> **参照本文**:
◇ ◇ ◇ ◇ ◇
不動産売買における違約金は、不動産買取契約を締結した後に正当な理由なく、自己都合によって契約解除を申し出た際に発生するものです。その場合、売買代金の中の一定金額を違約金とすることが一般的です。
今回は、違約金の詳細に加えて、不動産売買時の契約解除について解説します。
違約金とは?
違約金は、当事者間の契約において債務不履行があった場合に相手に支払うことを約束する金銭です。不動産売買契約書では、一定の割合を違約金にする条件を設けています。
不動産売買の場合、不動産会社と媒介契約をしている期間中に自己都合で契約を破棄・解除する、契約書に記載された内容に違反する行為を行うといったケースで発生します。
違約金と損害賠償の違い
違約金と近いものとして損害賠償があります。さらに詳しく分類すると、違約金には損害賠償額の予定となるケースと、違約罰となるケースに分かれます。
違約金における損害賠償額の予定とは、契約上債務不履行が起こった場合に、違反者が相手に対して支払う損害賠償の金額をあらかじめ決めるものです。一方の違約罰は、債務不履行者が、相手に対して損害賠償額に加えてペナルティを支払うものです。違約金が違約罰の場合は、違約金とは別に損害賠償を請求できます。
なお、違約金が損害賠償額の予定となっている場合、違約金と損害賠償は同じものとなります。そのため、当事者に対して違約金とは別に損害賠償を請求することはできません。
その一方で、違約金が違約罰となる場合は、違約金と損害賠償が異なりますので、違反の当事者に違約金と損害賠償の両方を請求することが可能です。
違約金の相場・計算方法
続いて、違約金の相場や計算方法をみていきましょう。違約金は、損害賠償の見込み金額を基準にしていて、不相当に高くなければ、自由に決めることが多いでしょう。
違約金の相場は内容によって異なりますが、一般的には売買物件の価格の10~20%、賃貸借契約であれば賃料の3~12カ月程度です。いずれも宅建業法に定められており、宅建業者との取引でこの上限を上回ることはありません。
例えば、3,000万円の物件を購入する場合、違約金が10%であれば、300万円の支払いが必要です。手付金を仮に200万円支払っていた場合であれば、この金額を差し引いた100万円を支払います。
違約金はなぜ10~20%が相場なのか?その背景を解説
しかし、違約金はなぜ10~20%が相場なのでしょうか?違約金は上限を設けることで規制をしている部分があります。不動産契約売買では、違約金の上限を売買代金の20%にして規制しているのです。20%を超えた部分に対しては無効扱いになります。
そもそも違約金自体が契約違反を防ぐためなので、防止につながる水準にするべきと考えられています。あまりに高額な違約金では、公序良俗違反になってしまい、結果的に無効になる可能性もあるのです。
◇ ◇ ◇ ◇ ◇
> **提供情報**:
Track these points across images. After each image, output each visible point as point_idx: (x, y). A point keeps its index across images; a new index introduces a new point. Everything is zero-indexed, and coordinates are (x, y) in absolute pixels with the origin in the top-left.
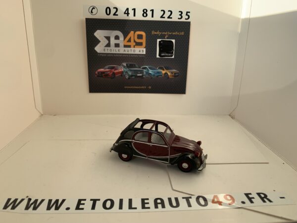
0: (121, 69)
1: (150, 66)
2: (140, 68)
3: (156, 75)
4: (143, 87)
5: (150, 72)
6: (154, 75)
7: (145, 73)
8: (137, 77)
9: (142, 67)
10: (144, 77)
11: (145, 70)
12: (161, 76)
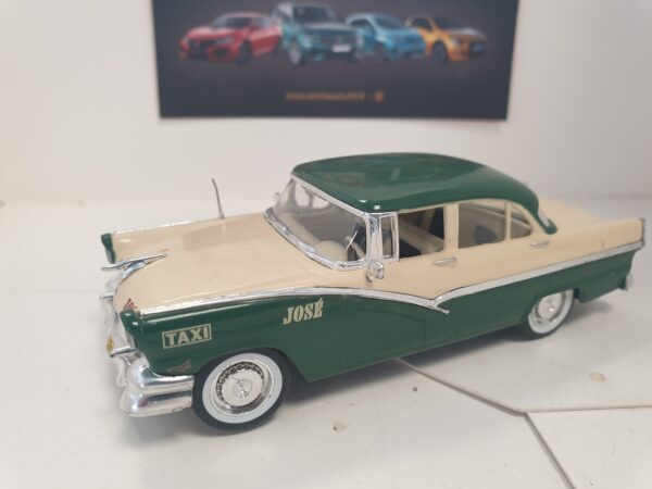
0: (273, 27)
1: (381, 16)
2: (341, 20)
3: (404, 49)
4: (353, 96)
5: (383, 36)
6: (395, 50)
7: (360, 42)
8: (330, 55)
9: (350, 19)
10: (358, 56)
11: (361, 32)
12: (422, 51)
◇ ◇ ◇ ◇ ◇
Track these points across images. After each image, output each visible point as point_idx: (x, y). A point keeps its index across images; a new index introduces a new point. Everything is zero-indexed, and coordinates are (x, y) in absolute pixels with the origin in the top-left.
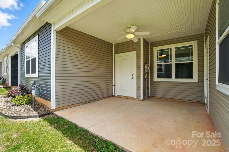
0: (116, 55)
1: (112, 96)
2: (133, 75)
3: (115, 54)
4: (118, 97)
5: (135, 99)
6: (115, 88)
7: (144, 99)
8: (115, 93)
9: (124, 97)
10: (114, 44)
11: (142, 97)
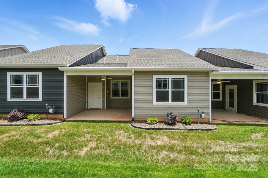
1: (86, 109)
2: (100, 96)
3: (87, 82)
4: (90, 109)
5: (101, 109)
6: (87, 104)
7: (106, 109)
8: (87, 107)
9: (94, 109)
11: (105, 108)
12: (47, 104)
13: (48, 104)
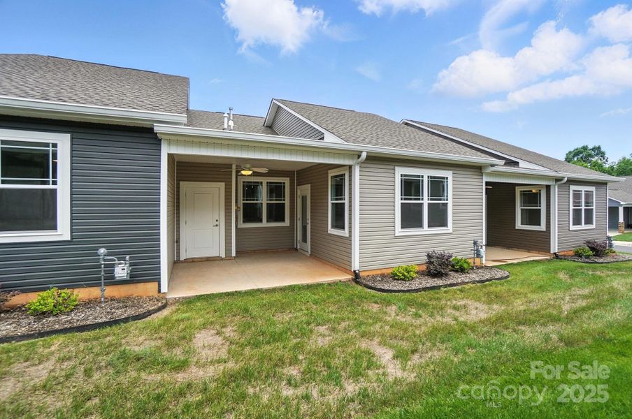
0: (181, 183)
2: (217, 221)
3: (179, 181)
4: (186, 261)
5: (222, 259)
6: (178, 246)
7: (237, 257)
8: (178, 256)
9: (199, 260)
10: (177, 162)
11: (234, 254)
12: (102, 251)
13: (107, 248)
◇ ◇ ◇ ◇ ◇
> **作業内容**:
(a) 違約金に関する文章の計算例に出てくる万円単位の金額を、登場順にすべて挙げてください。
(b) 違約金に関する文章のうち、「違約金は、当事者間の契約にお」で始まり「罰となるケースに分かれます。」で終わる部分を、一字一句変えずに出力してください。
記録はこの作業には一切関係しません。

> **期待される出力**:
(a) 3,000万円、300万円、200万円、100万円

(b)
違約金は、当事者間の契約において債務不履行があった場合に相手に支払うことを約束する金銭です。不動産売買契約書では、一定の割合を違約金にする条件を設けています。
不動産売買の場合、不動産会社と媒介契約をしている期間中に自己都合で契約を破棄・解除する、契約書に記載された内容に違反する行為を行うといったケースで発生します。
違約金と損害賠償の違い
違約金と近いものとして損害賠償があります。さらに詳しく分類すると、違約金には損害賠償額の予定となるケースと、違約罰となるケースに分かれます。